VITON [3] uses shape context matching. With our unclean masks, estimation errors are occurred and the warping results from it may not fully match the mask. On the other hand, VITON [3] aims to warp clothes in the front-view. Masks of other viewing angles besides front-view will result in error of transforming the correct shape and details of the clothes by VITON [3].

Meanwhile, since our proposed method is based on CAGAN [4], comparison with CAGAN [4] is provided which showed that ours gives more details on the clothes than CAGAN [4] does. Comparison results are showed in Fig. 5.

4.2 User Study

29 volunteers were participated in our user study. CAGAN [4] is regarded as our baseline. 499 clothes is picked from our dataset for testing.

Two different versions of questionnaire are made. Each questionnaire contains 60 pairs images which were randomly sampled from the testing dataset. The questionnaires are showing two generated results, one from CAGAN [4] and one from ours, and asking respondents which one do they prefer.
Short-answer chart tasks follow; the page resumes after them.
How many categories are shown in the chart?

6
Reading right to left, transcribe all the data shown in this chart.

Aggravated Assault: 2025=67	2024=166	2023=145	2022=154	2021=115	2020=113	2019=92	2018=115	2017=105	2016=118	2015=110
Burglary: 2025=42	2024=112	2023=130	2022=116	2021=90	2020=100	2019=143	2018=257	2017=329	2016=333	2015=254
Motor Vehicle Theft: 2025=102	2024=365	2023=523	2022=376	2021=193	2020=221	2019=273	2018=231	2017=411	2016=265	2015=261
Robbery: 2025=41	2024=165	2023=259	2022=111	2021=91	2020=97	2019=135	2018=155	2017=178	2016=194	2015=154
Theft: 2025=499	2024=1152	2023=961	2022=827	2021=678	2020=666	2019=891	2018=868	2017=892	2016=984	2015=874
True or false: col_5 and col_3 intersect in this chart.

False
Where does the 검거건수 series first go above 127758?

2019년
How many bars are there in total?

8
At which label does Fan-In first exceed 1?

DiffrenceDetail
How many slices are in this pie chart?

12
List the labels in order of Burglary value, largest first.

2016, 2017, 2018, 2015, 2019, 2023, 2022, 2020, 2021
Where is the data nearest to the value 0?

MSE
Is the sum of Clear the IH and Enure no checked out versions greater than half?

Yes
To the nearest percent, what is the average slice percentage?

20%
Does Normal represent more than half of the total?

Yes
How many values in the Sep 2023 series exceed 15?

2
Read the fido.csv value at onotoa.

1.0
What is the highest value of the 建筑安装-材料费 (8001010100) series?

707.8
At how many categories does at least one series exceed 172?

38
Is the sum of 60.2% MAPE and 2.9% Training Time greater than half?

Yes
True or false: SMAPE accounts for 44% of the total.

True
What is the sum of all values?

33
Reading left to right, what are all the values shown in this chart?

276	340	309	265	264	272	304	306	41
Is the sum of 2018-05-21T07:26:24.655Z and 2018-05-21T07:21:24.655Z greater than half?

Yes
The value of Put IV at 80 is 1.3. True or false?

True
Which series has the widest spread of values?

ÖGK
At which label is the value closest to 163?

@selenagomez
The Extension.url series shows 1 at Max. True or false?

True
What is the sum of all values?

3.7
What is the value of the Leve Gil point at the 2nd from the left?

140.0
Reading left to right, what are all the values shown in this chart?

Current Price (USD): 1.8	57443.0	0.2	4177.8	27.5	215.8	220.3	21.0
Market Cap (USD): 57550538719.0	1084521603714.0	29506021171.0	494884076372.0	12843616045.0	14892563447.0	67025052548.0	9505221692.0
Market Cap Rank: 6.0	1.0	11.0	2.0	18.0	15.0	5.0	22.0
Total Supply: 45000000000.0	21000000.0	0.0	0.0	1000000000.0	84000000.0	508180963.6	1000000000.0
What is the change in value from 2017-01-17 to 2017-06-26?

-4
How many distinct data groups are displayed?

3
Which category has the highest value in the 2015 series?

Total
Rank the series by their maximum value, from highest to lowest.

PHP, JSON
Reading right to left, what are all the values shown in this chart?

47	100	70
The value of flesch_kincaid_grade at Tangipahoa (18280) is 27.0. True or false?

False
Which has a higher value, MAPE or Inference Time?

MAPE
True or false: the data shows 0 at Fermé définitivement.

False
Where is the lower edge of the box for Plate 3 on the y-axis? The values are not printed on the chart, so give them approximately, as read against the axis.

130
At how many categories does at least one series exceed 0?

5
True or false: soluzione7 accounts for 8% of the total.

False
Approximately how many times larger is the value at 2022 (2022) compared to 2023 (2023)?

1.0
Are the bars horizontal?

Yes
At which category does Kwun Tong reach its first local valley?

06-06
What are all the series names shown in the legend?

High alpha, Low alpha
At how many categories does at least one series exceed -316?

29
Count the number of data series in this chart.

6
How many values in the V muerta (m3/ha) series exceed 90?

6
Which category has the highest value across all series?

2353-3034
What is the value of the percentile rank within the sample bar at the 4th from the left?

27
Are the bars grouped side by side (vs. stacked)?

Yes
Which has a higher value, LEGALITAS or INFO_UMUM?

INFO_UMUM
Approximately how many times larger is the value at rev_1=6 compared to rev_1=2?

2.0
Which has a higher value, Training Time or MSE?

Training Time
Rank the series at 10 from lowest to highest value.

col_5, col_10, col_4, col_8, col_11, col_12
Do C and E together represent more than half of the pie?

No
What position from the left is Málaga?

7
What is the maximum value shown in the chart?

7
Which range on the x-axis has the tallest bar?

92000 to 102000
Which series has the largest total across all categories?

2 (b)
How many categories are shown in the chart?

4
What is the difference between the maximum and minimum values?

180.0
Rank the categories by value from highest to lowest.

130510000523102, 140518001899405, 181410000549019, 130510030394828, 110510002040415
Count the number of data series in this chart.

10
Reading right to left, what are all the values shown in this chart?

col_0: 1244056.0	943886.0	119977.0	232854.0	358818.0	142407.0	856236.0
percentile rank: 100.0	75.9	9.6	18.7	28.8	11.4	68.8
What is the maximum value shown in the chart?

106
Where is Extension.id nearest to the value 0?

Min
Statistical results are presented in Table 1. 88.3%, 92.5% and 90.3% of the votes are in favor of our results in questionnaire A, questionnaire B and on average respectively. That is, in about 90% cases the respondents prefer our results over the results from CAGAN [4].

Fig. 5.
figure 5

Comparison with VITON [3] and CAGAN [4]

Table 1. Statistical results of user study
Fig. 6.
figure 6

Failure cases

5 Conclusion

5.1 Conclusion

We proposed an image-based virtual try-on system, which is able to change a clothes on a person image to another with multiple view directions, while preserving the details on clothes. Our system is consists of four steps:

  1. i

    Use CAGAN to get a preliminary result and a mask.

  2. ii

    Modify the mask with segmentation of input person and output person from CAGAN.

  3. iii

    Transform the target clothes to the modified mask with Transform Net.

  4. iv

    Combine the transformed clothes with the preliminary result from CAGAN.

In the user study, in about 90% cases, our results are preferred over CAGAN [4].

5.2 Discussion

The masks generated from CAGAN [4] are not completely correct. Since the places they represented have changed, if the input person wears a long-sleeves shirt while the target clothes is in short-sleeves, the mask will wrongly transformed with the arms part which does not belongs to the clothes part and resulting in the following failure examples shown in Fig. 6. To solve this issue, our future work aims to get a correct mask.